On Tuesday, June 22, 2010 11:06 AM, SIMON WESTRIP wrote:
>CIF may currently be handled with multiple encodings, but as its restricted to ASCII, the
>encoding issue hasn't really been relevent - most code pages include the ASCII code points?

It is a common feature of many encodings to be congruent with 7-bit ASCII over its range, but that is not universal.  UTF-16 and UTF-32, for example, are not congruent with ASCII anywhere.  Neither is EBCDIC.  Shift-JIS is mostly congruent with ASCII, but varies at two code points.

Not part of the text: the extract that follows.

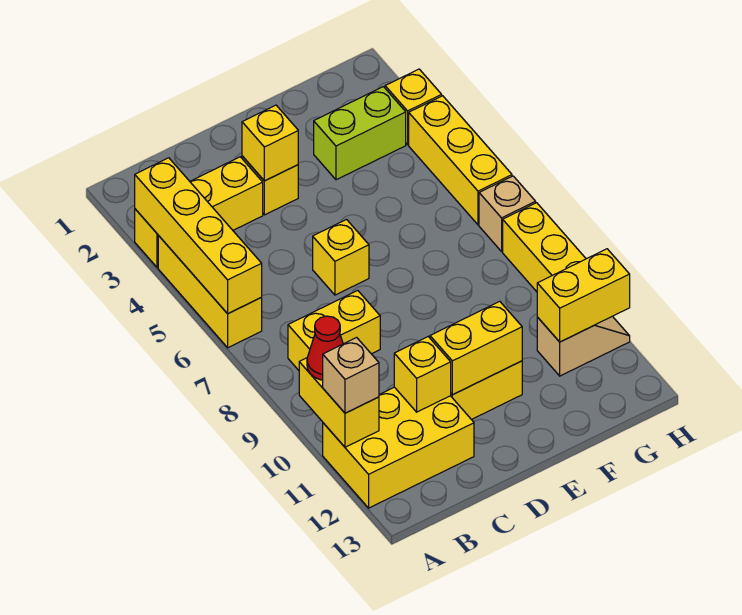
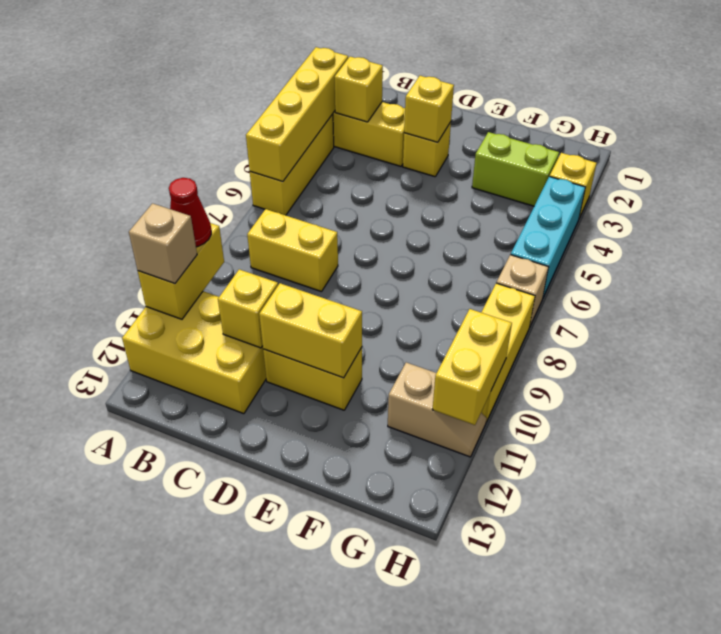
yellow 1x1 brick [313,220,369,295] -> yellow 1x1 brick moved to [335,57,383,122]
yellow 1x2 brick [537,249,630,342] -> yellow 1x2 brick turned to [432,309,512,425]
yellow 1x3 brick [409,96,512,225] -> cyan 1x3 brick [511,176,585,297]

>If CIF2 is also to allow multiple encodings, it is quite possible that a basic text editor will not render the content
>appropriately for anything outside the ASCII range if it is unable to determine the encoding (it may not even attempt to
>determine the encoding - my linux text editors aren't very good at autodetection - I don't know about windows notepad,
>but last time I looked it couldn't even interpret linux line endings appropriately).

Indeed.  I believe some basic text editors will assume that any file presented to them uses the host's default encoding.  In many cases that is not UTF-8, so selecting UTF-8 as the only CIF encoding does not promote CIF interoperability with those particular programs.

>In the absence of a BOM, the only solution is to use an heuristic approach to determine the encoding?

Not necessarily.  If the data are delivered via web form or other HTTP-based method, for example, then the HTTP protocol provides support for specifying the encoding.  Similarly, if the file is delivered as part of a MIME multipart message, then the content type specified by its MIME headers can express the encoding.

>Such heuristics would also have to be applied in order to process the CIF (which I'd already decided I will have to do
>because of the likelihood of receiving non-UTF8 CIF2's)

Were I in your shoes, I would plan to transcode non-UTF-8 CIFs to UTF-8 upon receipt, as part of the verification process.  I would store only the UTF-8 version; thereafter, no worries.  One of the advantages of defining CIF2 as an encoding-independent text format would be that doing as I describe would preserve the original *CIF* data (i.e. the text) with 100% fidelity, even though it might not preserve the exact byte stream.

>So I still beleive that as a *standard* we should specify UTF8.
>However, that does not mean that we cannot be tolerant of other encodings?
>If a system exists that processes all its CIFs in a  different encoding, I see no reason for it to change -
>only when the CIF is to be made publically available should it be converted to UTF-8.
>Likewise, if such a system is capable of handling current CIFs, surely it will manage UTF-8 CIFs with
>little overhead? Afterall, CIF2 is going to be different from CIF1.

This nicely captures my point about the CIF data format vs. CIF storage and interchange.  UTF-8 can very easily be a standard for CIF interchange -- perhaps the only standard -- without conflating that with the CIF data format.